I talked with Nikki last week about her close call and learned a lot about her trip from sprinter to unenthusiastic skier to World Champion snowboarder.
“I was always an athlete and loved to train. As a sprinter I practiced in blocks and lifted weights,” she said. “The strength and reflexes I developed were perfect for the snowboard cross start and the hole shots I got gave me the lead coming out of the gate. That way I could concentrate on my own line without worrying about the rest of the field.”
That explained her quick success in a brand new sport, but what about winning in relative obscurity?
“It’s true that unless you were into snowboarding you probably didn’t hear about me, but I can’t dwell on what ifs,” she said.

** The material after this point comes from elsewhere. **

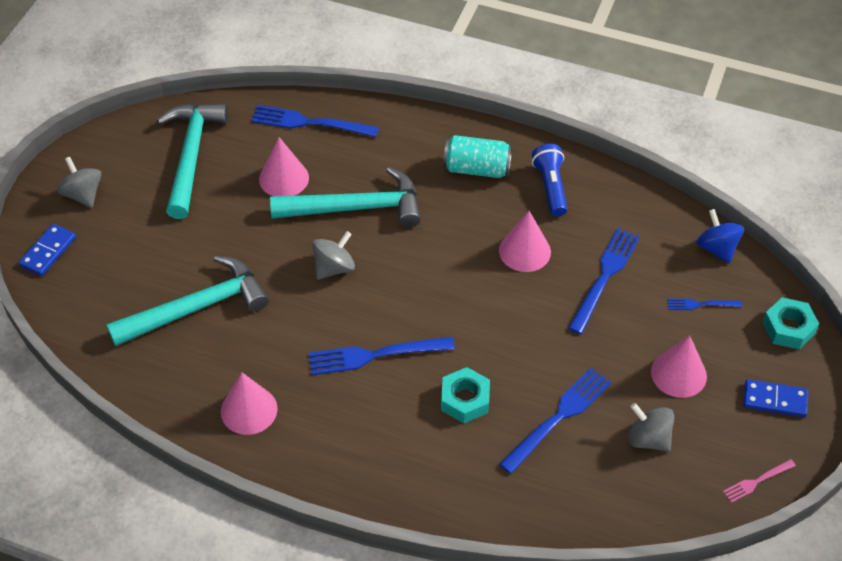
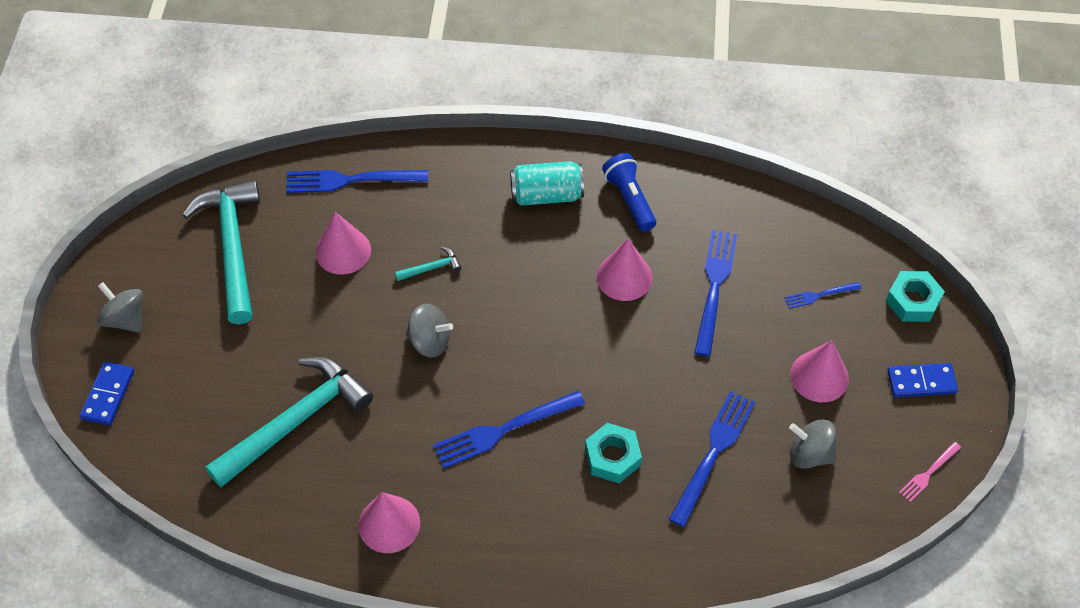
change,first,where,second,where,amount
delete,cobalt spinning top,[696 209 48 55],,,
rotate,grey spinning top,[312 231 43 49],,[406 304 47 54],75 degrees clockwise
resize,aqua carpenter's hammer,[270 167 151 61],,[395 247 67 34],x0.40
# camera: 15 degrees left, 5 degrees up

Some of the girls Nikki rode against were still in the sport when it became part of the Olympics. Lindsey Jacobellis was one. But a knee injury had led to her meeting her husband at Orthopaedic Associates and she settled down instead of continuing her pursuit. The fame and financial rewards that would have come had her World Championships been Olympic Gold were the “what ifs.” Nikki Pilavakis-Davoren is now living in Yarmouth with her two girls and husband Tim. Now she thinks of returning to coaching, but doesn’t dwell on her near miss at fame.

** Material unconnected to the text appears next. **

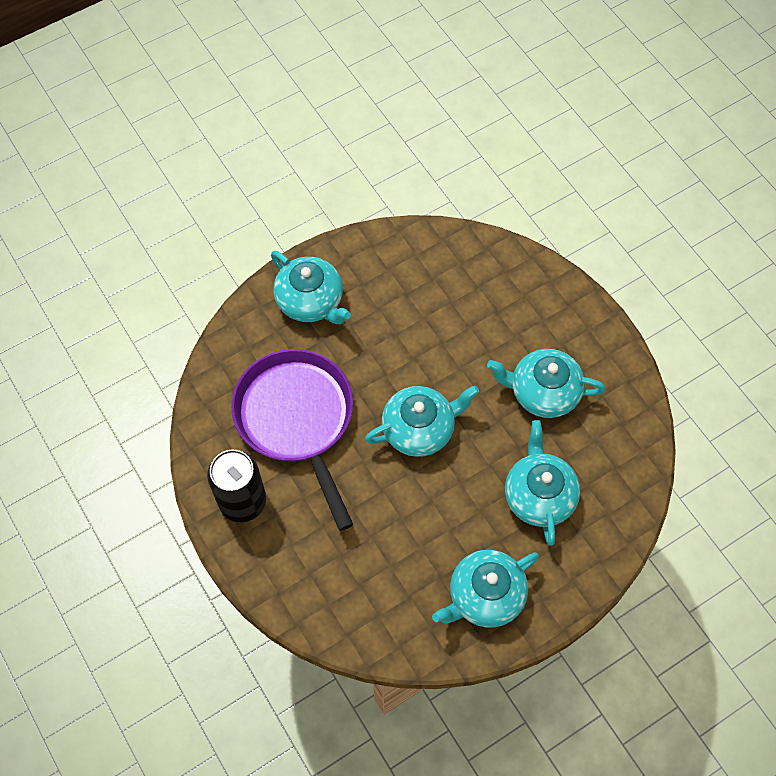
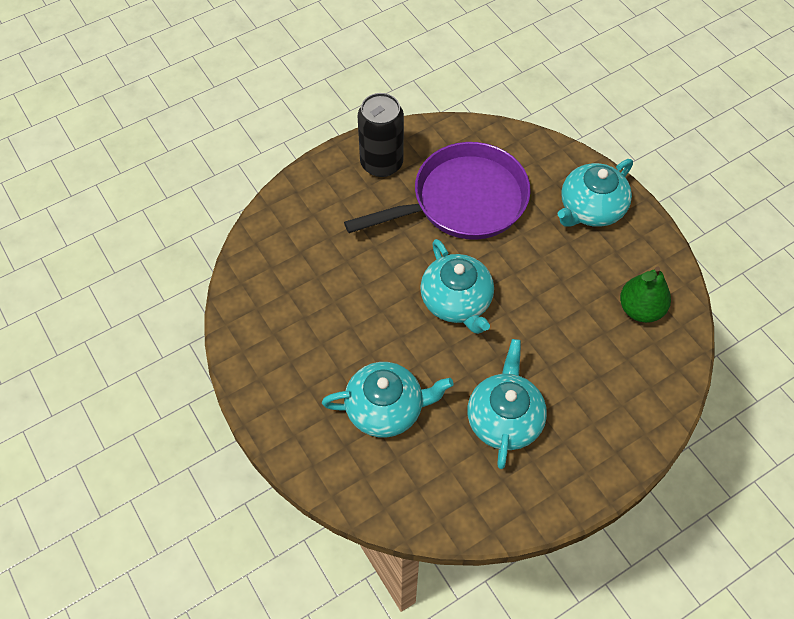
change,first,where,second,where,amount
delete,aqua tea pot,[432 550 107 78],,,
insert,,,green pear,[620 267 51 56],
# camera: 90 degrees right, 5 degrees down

Snowboarding isn’t the first sport added to the Olympics after Maine athletes demonstrated their prowess by winning championships. In the 1970s, a bunch of Maine skiers won freestyle titles before that was an Olympic event, and Maine contributed to the sport with skiers, coaches and officials. Sugarloaf and Pleasant Mountain had extensive programs and turned out a number of national champions. The only one to become a household name was Greg Stump mostly for his ski films. In addition to winning national freestyle titles, “Stumpy” appeared in ski films from Warren Miller and Dick Barrymore before taking up his place behind the camera.
He was joined in those early days of freestyle by his siblings Kim and Geoff and others from Pleasant Mountain, including Frank Howell, Bruce Cole, Peter Young and others. Lee Lee Morrison skied out of Pleasant Mountain and made the Canadian Freestyle team. There were others, such as the Dowlings from Cape Elizabeth, but the one who hit it the highest was a Sugarloafer.
Joan McWilliams won her first U. S. National Freestyle Combined title at Wildcat as a 15-year-old high school freshman in 1976 and repeated five consecutive times through 1980. In 1979, the event was finally sanctioned by FIS and McWilliams won the first ever Nor-Am competition. She also won the combined titles in 1980 and 1981. As a senior in college, the Sugarloafer returned to competition in 1983 to earn a berth on the newly formed U.S. Freestyle World Cup team and won every event she entered. Unfortunately she outjumped the hill in the Nationals and torn ligaments and fractured leg ended her career. Joan McWilliams Dolan dominated her sport just before it became an Olympic event. She received a lot of press at the time but no where near what would have come had her victories been in the same competition in the Olympics, which finally included freestyle in 1992.
Of course, the fixation of the media on Olympics to the exclusion of other sports in non Olympic years is well known to skiers. Julie Parisien is known for not winning an Olympic medal, but she finished fourth in slalom and fifth in GS in the 1992 games. The next year she won a Silver Medal in slalom in the World Alpine Championships against the same top skiers she faced in the Olympics. In fact, the World Championship fields are stronger than the Olympics, with six skiers from each World Cup Team. The Olympics have just four in each event, with many nations filling out the field with non World Cup competitors. Kirsten Clark is another Maine skier who fell short of an Olympic medal but won silver in Super-G at the World Championships. These are skiers who competed successfully against the best skiers in the world, but because their victories and medals were not in Olympics they don’t get the recognition.
The Maine Ski Hall of Fame recognize these skiers and riders and most of them are members. Nikki is the most recently inducted member of the Class of 2014. There is more to her story, and we’ll explore it further as I learn more about snowboarding (without actually trying it).
Merry Christmas. See you on the slopes.